The data section start

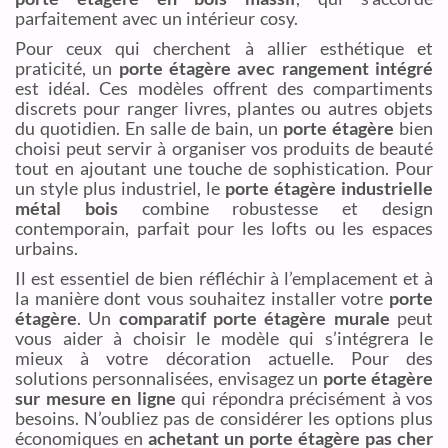
parfaitement avec un intérieur cosy.
Pour ceux qui cherchent à allier esthétique et
praticité, un
porte étagère avec rangement intégré
est idéal. Ces modèles offrent des compartiments
discrets pour ranger livres, plantes ou autres objets
du quotidien. En salle de bain, un
porte étagère
bien
choisi peut servir à organiser vos produits de beauté
tout en ajoutant une touche de sophistication. Pour
un style plus industriel, le
porte étagère industrielle
métal bois
combine robustesse et design
contemporain, parfait pour les lofts ou les espaces
urbains.
Il est essentiel de bien réfléchir à l’emplacement et à
la manière dont vous souhaitez installer votre
porte
étagère
. Un
comparatif porte étagère murale
peut
vous aider à choisir le modèle qui s’intégrera le
mieux à votre décoration actuelle. Pour des
solutions personnalisées, envisagez un
porte étagère
sur mesure en ligne
qui répondra précisément à vos
besoins. N’oubliez pas de considérer les options plus
économiques en
achetant un porte étagère pas cher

The data section end

| What is expected |
Locate every line in the entries above that contains the word "avec" and copy each of those lines.

| Solved problem |
parfaitement avec un intérieur cosy.
porte étagère avec rangement intégré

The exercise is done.